EXTRACT PROVIDED:
|---|

“My back hurts — we need a new mattress!” said my wife, trying to extricate herself from the giant sag in the middle of our old mattress.
“We do?”
“Yes, we’ve had this one a long time!”
We hadn’t shopped for a mattress since the ice age, or at least the Great Fire of London. Our daughter had just bought a super-duper deluxe one, “custom-made to fit the contours of your body and sleep position.” I have a lot of contours on my body, so I thought this might be just the thing!
“Where do we purchase it?” constituted my contribution to the process.
“Online. I’ll give you the link,” my daughter replied.
At this point, I have to declare an aversion to buying anything online. I remember in the not-so-distant past, one could wander into an actual store and try things on. Those perks I gave up when the stores mysteriously disappeared. Hence, I’ve been disappointed when the color of a sweater hasn’t matched the glossy color jumping from my iPad, or when the pair of 34/30 pants resembled something a stick insect might have problems squeezing into. When half of America’s population is morbidly obese, why is everything slim fit?
The website stated that all we had to do was fill out a form containing mass, weight, and density, then, with one click of the mouse, the price would be revealed. The price was revealed after a gazillion add-ons, including a mattress cover, pillows, sheets, blankets, quilts, quilt covers, covers that cover the quilt cover, and anything else that their marketers could come up with that might vaguely be associated with a mattress. Ignoring the temptations, I clicked, and the checkout revealed an amount that would have bought a small car the last time I bought a mattress. If I’d included all the add-ons, I could have bought a large car.

|---|

INFORMATION PROVIDED:
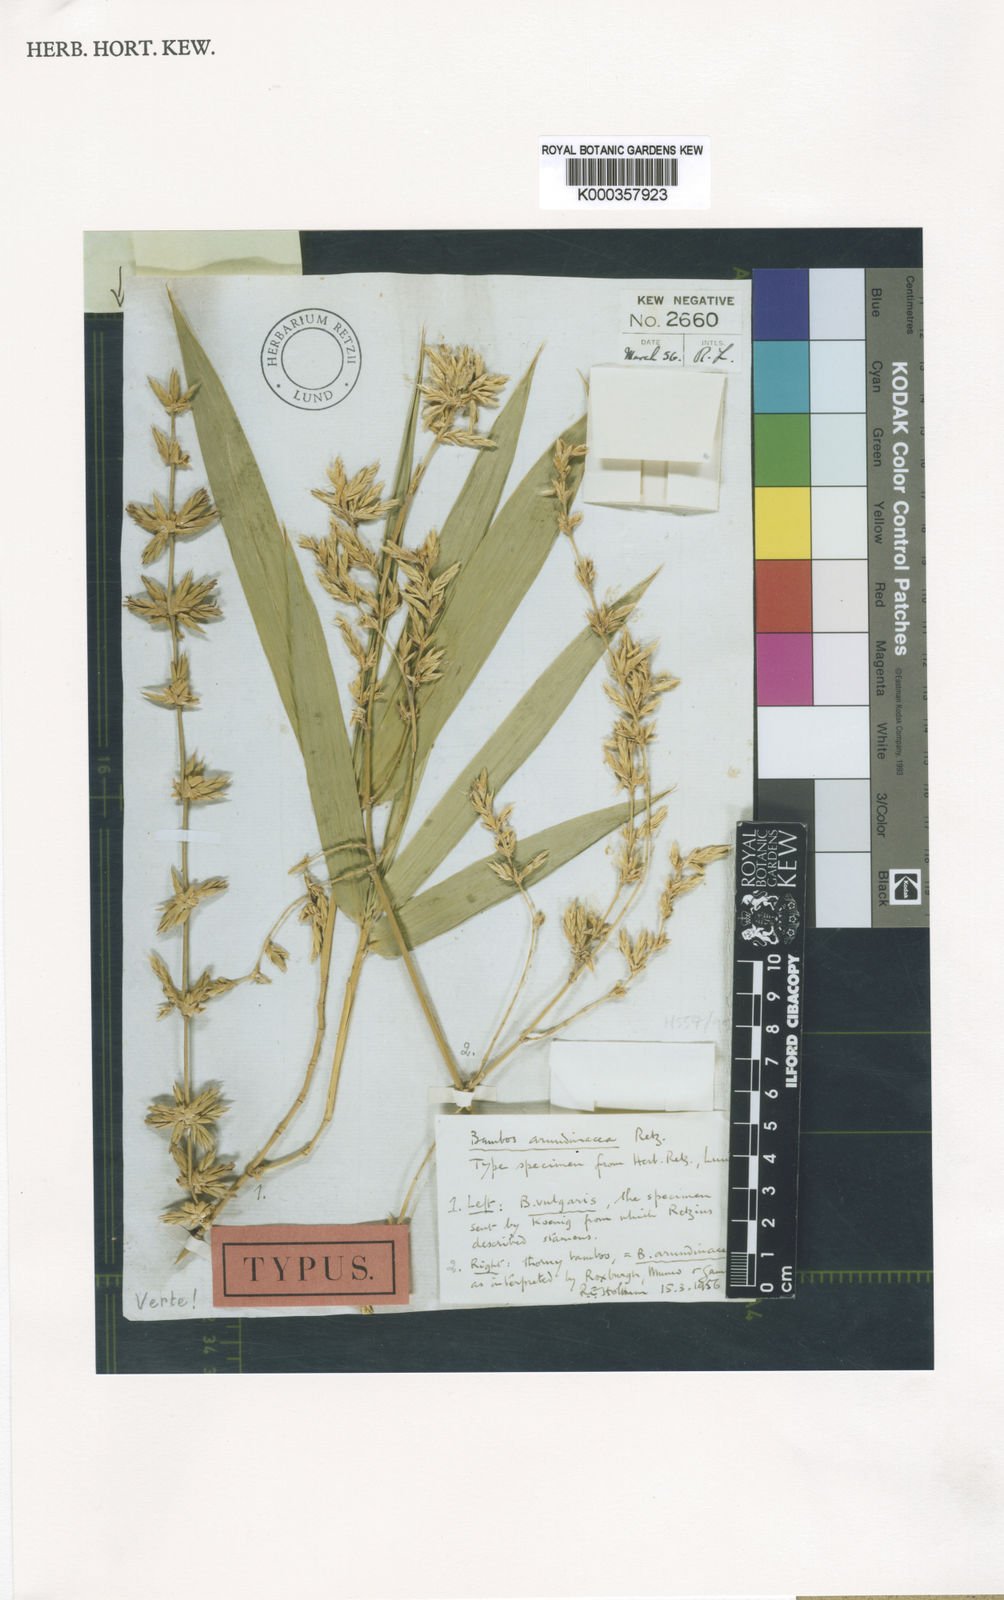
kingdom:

|---|

Please write what comes next in the mattress-shopping story, starting right after its final sentence.

OUTPUT OF THE EXERCISE:
I placed the order, then waited and waited for it to be delivered. After a couple of weeks, I contacted the company. “Our product is of unparalleled quality and comfort … and being built specifically for you in our factory.” According to them, their supply was having trouble keeping up with the demand. According to me, it was stuck in a container somewhere in the middle of the Pacific Ocean!
Meanwhile, my wife decided we needed a new bed. So (yes, you guessed it) we went online, where we found hundreds of furniture companies. I suspect they’re all the same company owned by a billionaire posing under different names to avoid income tax. After a week looking at a mind-blowing range of beds that popped up on Facebook, Instagram, Metaverse, and bed averse, we settled on a farmhouse model made of distressed wood. By this stage, I was feeling a little distressed myself.
An email came from the company: Would you like us to take your old mattress away?
“Yes, that’s a good idea” was my response.
“Not before they deliver the new one” was my wife’s response.
Another couple of weeks passed. Another email from the furniture warehouse announced: Your bed will be delivered any day now … and will be arriving in two shipments.
A FedEx gentleman staggered up the driveway, bent double with a long, narrow package. The outside of the package stated: Headboard and footboard. Assembly required. I didn’t like the sound of that. Thoughts of spending whole Christmas Days struggling to assemble toys for my kids sprung to mind. After cutting through layers of cardboard and plastic, what popped out were a gazillion parts wrapped in more cardboard and plastic that constituted … the base of the bed.
In the meantime, I called my daughter to see how long it took for her mattress to be delivered: “About a week!”
“Well, ours hasn’t turned up, and it’s been a month.”
“Must be a supply chain problem,” she responded.
Next day, the same FedEx fellow staggered up the driveway, carrying a small package. “Here’s your mattress,” he huffed and puffed.
“That’s a mattress?” The box, taped up on all sides, looked like it had fallen off the back of a truck.
“We never recycle open-box items, sir; our products are custom-made to fit your body,” the company responded.
“Well, this one must have been custom-made to fit a juvenile leprechaun’s body.”
“If you’d read the instruction manual, you’d have seen that our mattresses are vacuum-packed.”
An instruction manual … for a mattress?
“You need to place it on the bed and take off the wrapping. Dad, I think you should try some CBD,” my daughter said.
“What’s that?”
“It’s cannabis oil … without the bad stuff.”
“Uh?”
“It’ll help you handle the stress. You can order it online.”
Online! What could possibly go wrong?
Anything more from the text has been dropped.